Cada vez y cuando en el país se conoce un fallo emitido en una jurisdicción internacional contrario a los intereses del estado ecuatoriano o a las pretensiones de sus ciudadanos, se levanta una ola de críticas que, en el fondo, cuestionan el hecho que esa clase de asuntos sean ventilados en cortes o tribunales foráneos, arguyendo que aceptar su competencia revela una cesión de soberanía inadmisible. Esa ha sido la posición tradicional y repetida hasta el cansancio por un sinnúmero de organizaciones políticas, sociales y de personas que hacen opinión, que se hallan muy cercanas a esa visión que buscan manejarlo todo bajo el ámbito de su influencia. Pero si ese es el objetivo de estos grupos, poco o nada se observa que realicen en el campo de la autocrítica.
Si se desea que las disputas que versan sobre asuntos que involucran de manera directa o indirecta a los ecuatorianos se resuelvan exclusivamente en las cortes de este país, hay que involucrarse en la tarea nacional de depurarlas e institucionalizarlas, para conseguir que las mismas se pronuncien haciendo abstracción de todo asunto ajeno a aquello que conste de los procesos. En otras palabras, que los jueces sean absolutamente independientes y que no respondan a nadie ni a nada que les pueda influir al momento de dictar sus fallos.
Pero, precisamente, en la década anterior se observó un interés inusitado del gobierno por influir en los temas que le corresponden dirimir a la justicia. Y si bien esa pretensión no fue exclusiva de la administración pasada, puesto que quienes le antecedieron también se mostraban ávidos por manejar los asuntos inherentes al mundo judicial, los últimos actuaron con verdadero descaro.

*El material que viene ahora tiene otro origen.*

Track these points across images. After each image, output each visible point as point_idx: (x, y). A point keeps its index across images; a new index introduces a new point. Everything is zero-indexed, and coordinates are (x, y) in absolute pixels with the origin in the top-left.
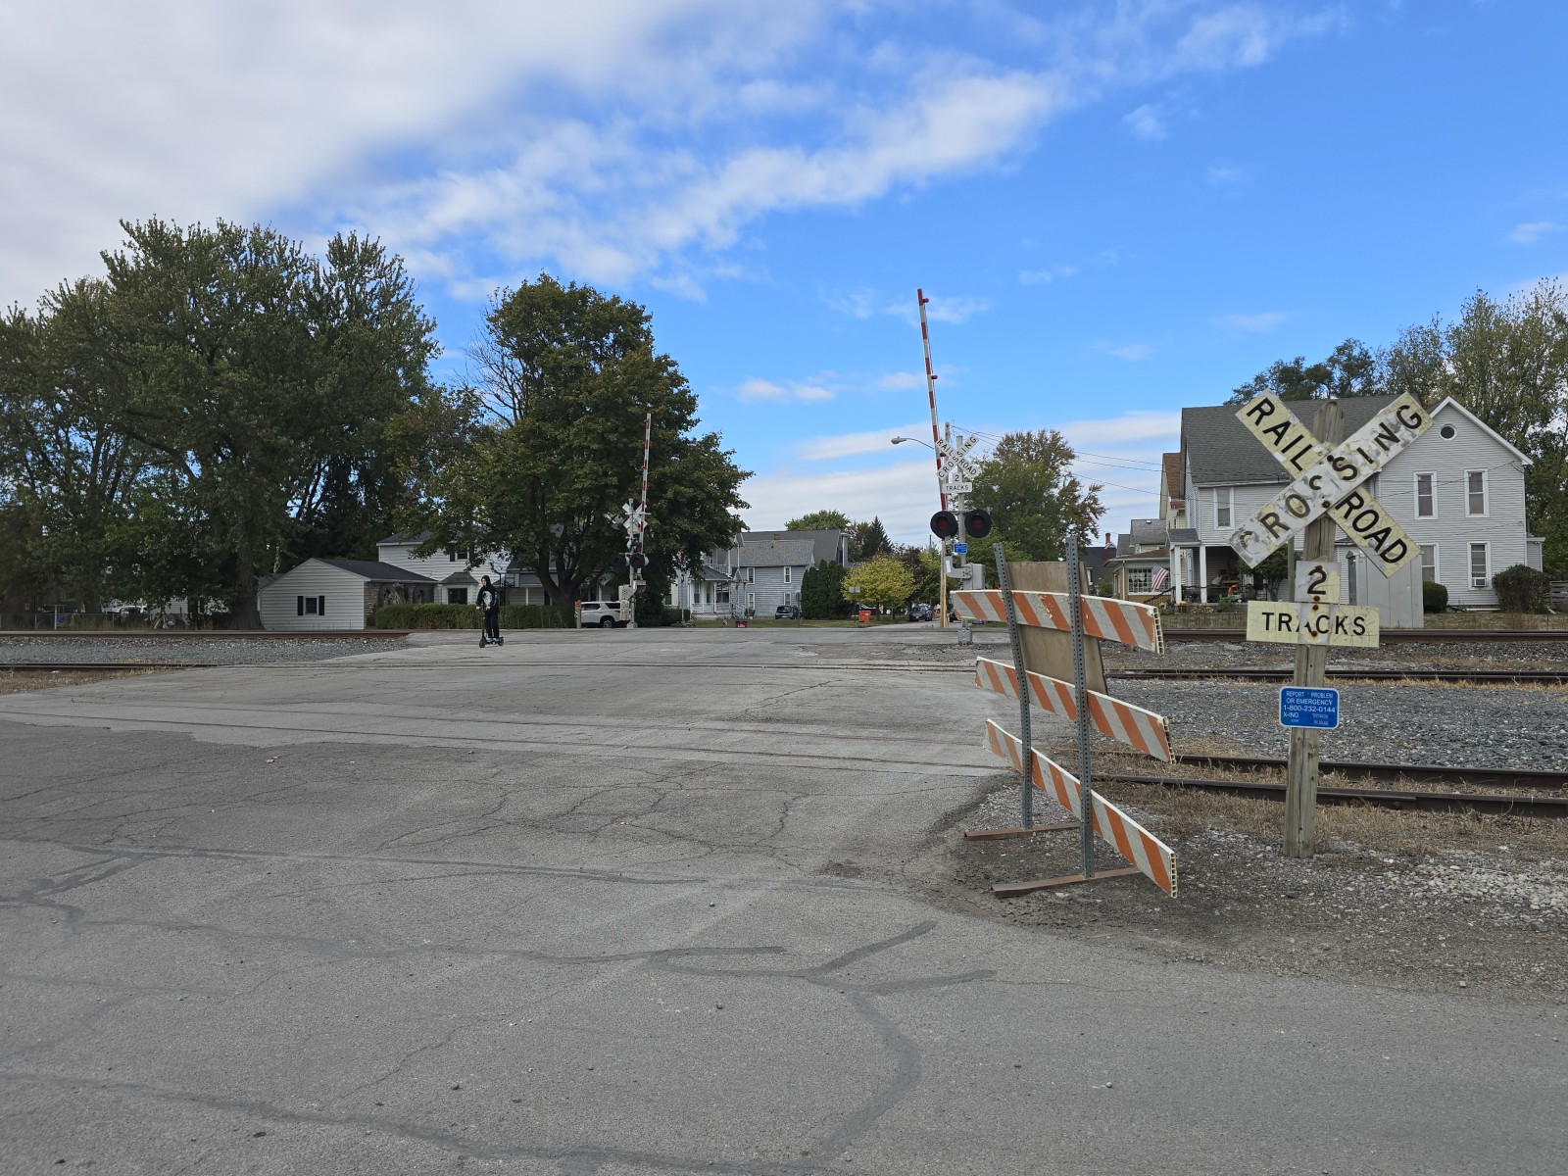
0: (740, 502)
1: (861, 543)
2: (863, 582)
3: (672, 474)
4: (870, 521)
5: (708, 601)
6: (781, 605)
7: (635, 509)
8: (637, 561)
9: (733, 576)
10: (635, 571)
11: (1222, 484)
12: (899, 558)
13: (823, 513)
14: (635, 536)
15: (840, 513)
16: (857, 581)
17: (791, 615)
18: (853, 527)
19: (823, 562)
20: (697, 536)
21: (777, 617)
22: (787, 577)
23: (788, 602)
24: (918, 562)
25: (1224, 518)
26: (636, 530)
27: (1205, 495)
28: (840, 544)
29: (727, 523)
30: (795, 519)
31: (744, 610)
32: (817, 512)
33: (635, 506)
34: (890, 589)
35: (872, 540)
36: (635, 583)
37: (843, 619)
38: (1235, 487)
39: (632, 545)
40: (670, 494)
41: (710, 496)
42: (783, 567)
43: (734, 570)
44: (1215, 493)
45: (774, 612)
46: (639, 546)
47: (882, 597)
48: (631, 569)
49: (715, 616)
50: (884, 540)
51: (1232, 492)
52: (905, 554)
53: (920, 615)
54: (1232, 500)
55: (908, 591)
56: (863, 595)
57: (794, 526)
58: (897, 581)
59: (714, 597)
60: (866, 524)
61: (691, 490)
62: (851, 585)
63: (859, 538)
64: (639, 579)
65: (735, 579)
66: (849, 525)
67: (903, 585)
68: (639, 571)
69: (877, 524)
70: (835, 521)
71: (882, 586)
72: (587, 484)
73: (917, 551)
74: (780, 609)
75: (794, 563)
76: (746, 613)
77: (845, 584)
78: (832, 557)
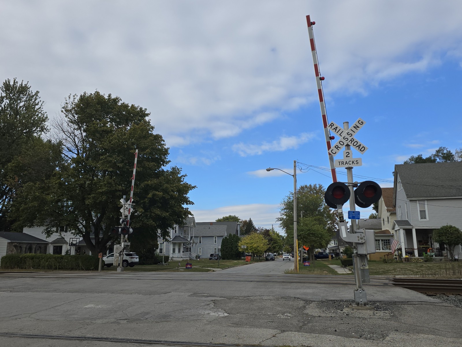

Los ejemplos abundan: la sentencia contra un diario nacional de decenas de hojas redactada en brevísimo tiempo, con la sospecha que se hallaba previamente lista, imponiéndole una multa millonaria; la afirmación “que se va a meter mano en la justicia”; las respuestas mediante autos y resoluciones judiciales a los pedidos de las sabatinas; las reformas legales con destinatarios plenamente identificados; la colocación en puestos claves de los órganos de la administración de justicia de personajes cercanos al poder de turno; la última revelación de un video en que se observa y escucha decir al asesor jurídico de la presidencia de ese entonces que “hay que cerrar las calles (…)así funcionan las cosas en el país”; la separación de sus cargos a jueces y funcionarios que no acataban ciertas directrices. Todo esto demuestra que era casi imposible hablar de una justicia independiente.
Pero poco o nada se combatió esta arremetida. El resultado, que la confianza en esta trascendental función estatal es muy precaria.
Si de forma verdadera se pretende cambiar esta penosa realidad, corresponde esforzarse a fondo y emprender una tarea que consiga con el tiempo restaurar la credibilidad que debe gozar una función tan importante. De esa manera quizá empiecen a brotar vestigios de un verdadero Estado de Derecho.